Passage shown -
.....
- Title card
- Directed by: Radha Bharathi
- Written by: Radha Bharathi
- Produced by: T. Narayanan
- Starring: Prashanth; Charmila;
- Cinematography: K. S. Selvaraj
- Edited by: Lancy Mohan
- Music by: Deva
- Production company: Apple Creations
- Release date: 11 December 1993;
- Running time: 135 minutes
- Country: India
- Language: Tamil

= Kizhakke Varum Paattu =

Kizhakke Varum Paattu is a 1993 Indian Tamil-language romance film directed by Radha Bharathi starring Prashanth and Charmila. The film was released on 11 December 1993.

== Plot ==

The story is about Moorthy, who comes to his native place. He meets the village headman's daughter Kanmani and they bond. Their acquaintance blossoms into an inseparable affair of love and life. The elder brother of Kanmani, who returns from jail opposes their marriage. The story carries a flashback of Moorthy's father. Subsequently, many untoward incidents takes place with a lot of twists and turns. Moorthy withstands the turmoil and succeeds in seeking the hand of Kanmani.
.....
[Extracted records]
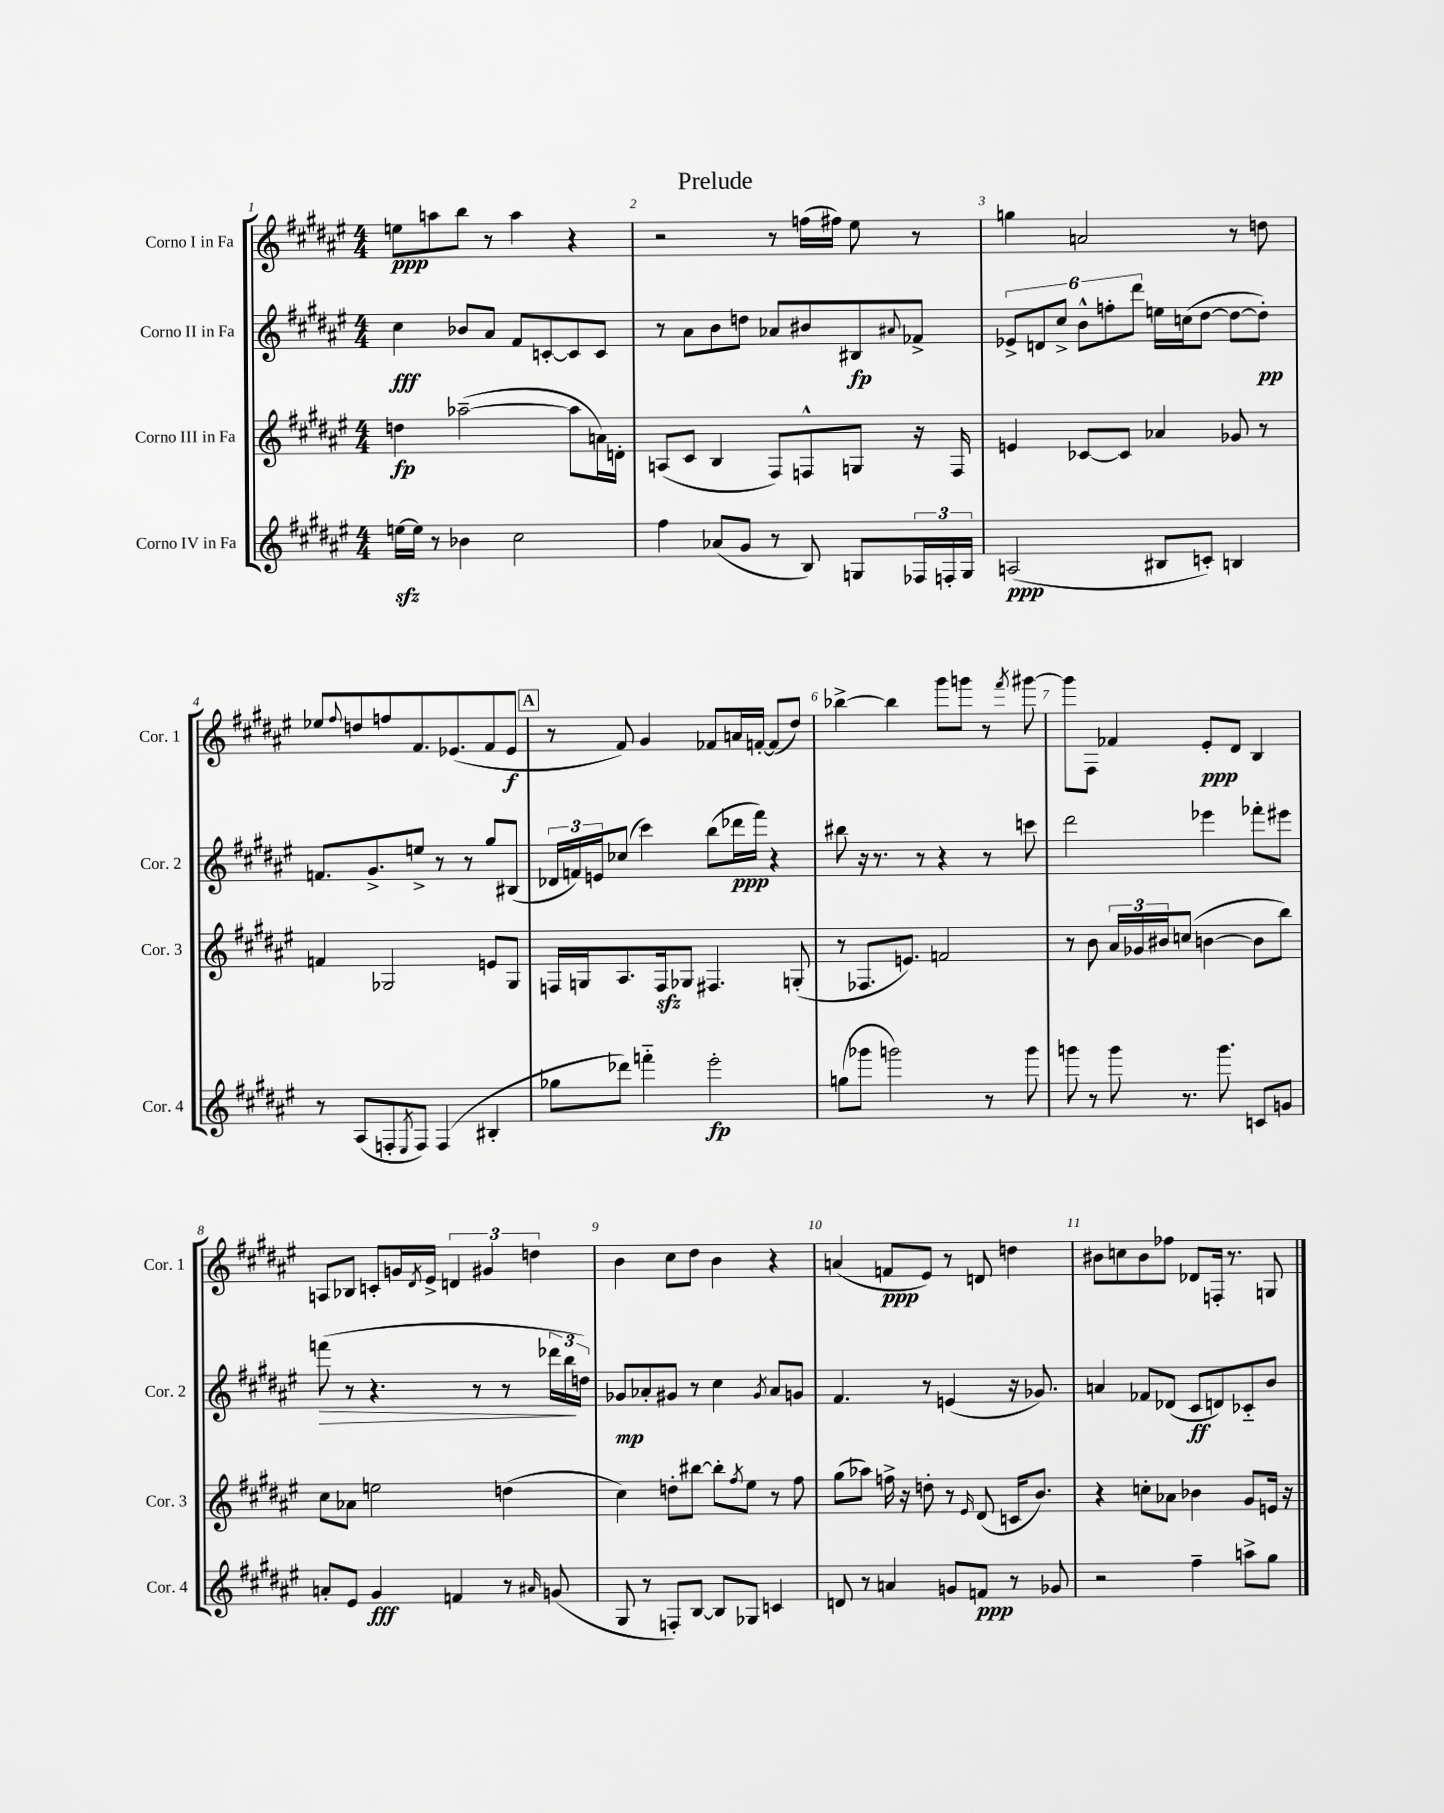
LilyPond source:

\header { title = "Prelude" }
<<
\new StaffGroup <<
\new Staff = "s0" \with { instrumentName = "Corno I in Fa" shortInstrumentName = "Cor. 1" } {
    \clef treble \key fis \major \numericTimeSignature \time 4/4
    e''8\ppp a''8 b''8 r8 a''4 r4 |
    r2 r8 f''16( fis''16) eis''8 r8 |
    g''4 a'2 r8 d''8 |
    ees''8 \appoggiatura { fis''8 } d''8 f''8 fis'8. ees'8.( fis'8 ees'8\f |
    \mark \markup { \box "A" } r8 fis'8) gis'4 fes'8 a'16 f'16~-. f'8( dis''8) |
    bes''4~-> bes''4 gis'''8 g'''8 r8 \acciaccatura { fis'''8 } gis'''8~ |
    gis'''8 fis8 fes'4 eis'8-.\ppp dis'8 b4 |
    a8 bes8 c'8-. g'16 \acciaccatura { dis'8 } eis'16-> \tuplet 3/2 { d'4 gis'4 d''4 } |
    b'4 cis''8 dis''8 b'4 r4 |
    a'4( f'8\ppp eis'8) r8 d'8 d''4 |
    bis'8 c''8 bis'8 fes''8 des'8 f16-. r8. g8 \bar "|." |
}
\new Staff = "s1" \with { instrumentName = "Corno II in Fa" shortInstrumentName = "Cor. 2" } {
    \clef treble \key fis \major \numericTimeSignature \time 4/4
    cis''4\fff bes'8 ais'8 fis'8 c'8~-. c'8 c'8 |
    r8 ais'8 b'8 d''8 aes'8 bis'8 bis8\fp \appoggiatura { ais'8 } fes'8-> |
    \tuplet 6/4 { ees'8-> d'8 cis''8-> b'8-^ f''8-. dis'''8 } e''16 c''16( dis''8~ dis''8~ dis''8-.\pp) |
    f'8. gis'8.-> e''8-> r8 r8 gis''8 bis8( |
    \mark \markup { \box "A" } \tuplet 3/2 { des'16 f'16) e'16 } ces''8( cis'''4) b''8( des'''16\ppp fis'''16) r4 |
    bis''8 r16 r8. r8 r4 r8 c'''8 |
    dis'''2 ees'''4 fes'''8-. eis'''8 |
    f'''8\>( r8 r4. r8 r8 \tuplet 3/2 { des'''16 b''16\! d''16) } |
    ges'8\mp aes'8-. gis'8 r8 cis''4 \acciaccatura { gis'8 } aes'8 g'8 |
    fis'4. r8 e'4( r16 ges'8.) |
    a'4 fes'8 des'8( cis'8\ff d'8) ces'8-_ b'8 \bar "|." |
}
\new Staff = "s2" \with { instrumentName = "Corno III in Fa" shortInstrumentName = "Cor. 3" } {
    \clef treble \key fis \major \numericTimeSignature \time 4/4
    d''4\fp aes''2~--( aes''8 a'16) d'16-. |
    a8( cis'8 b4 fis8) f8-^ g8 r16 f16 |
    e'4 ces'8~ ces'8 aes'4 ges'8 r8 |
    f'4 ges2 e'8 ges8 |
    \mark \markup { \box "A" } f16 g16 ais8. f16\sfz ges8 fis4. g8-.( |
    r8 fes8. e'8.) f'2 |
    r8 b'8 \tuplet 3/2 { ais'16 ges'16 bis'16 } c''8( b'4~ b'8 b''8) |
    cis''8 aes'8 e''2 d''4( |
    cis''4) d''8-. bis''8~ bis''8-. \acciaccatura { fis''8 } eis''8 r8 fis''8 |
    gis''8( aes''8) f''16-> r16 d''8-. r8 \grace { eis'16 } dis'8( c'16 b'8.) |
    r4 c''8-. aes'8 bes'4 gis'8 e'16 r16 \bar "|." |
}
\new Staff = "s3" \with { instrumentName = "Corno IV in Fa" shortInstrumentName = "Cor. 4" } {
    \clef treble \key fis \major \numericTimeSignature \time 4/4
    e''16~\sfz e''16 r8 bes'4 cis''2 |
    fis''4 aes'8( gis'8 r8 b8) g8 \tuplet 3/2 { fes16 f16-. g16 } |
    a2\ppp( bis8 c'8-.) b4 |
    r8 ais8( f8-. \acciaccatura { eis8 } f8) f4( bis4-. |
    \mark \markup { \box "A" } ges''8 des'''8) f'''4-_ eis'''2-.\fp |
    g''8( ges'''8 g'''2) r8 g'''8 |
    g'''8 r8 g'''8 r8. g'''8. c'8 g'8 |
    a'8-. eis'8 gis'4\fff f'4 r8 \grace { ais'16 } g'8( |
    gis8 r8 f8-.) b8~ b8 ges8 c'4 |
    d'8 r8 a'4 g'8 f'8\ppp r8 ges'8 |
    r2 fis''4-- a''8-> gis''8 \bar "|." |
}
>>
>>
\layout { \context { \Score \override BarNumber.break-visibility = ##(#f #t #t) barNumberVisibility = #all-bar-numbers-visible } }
.....
Required tasks -
[a] Rewrite the paragraph of the Kizhakke Varum Paattu article that begins "The story is about Moorthy" as a short bulleted list, keeping its main facts.
[b] Answer these questions using the Kizhakke Varum Paattu article:
(i) Who edited the film?
(ii) What is the film's running time?
(iii) Which member of Kanmani's family opposes her marriage to Moorthy?
[c] State whether each statement agrees with the Kizhakke Varum Paattu article. Answer yes or no, and quote the words that decide it.
(i) The film was produced by T. Narayanan.
(ii) Kanmani is the daughter of the village headman.
(iii) The film was released in 1994.

Answers in order -
[a]
- Moorthy comes to his native place.
- He meets Kanmani, the village headman's daughter, and the two fall deeply in love.
- Kanmani's elder brother returns from jail and opposes their marriage.
- The story includes a flashback of Moorthy's father.
- Many troubling incidents follow, with many twists and turns.
- Moorthy endures the turmoil and wins Kanmani's hand.

[b]
(i) Lancy Mohan
(ii) 135 minutes
(iii) Her elder brother, who returns from jail

[c]
(i) Yes: "Produced by: T. Narayanan"
(ii) Yes: "the village headman's daughter Kanmani"
(iii) No: "The film was released on 11 December 1993."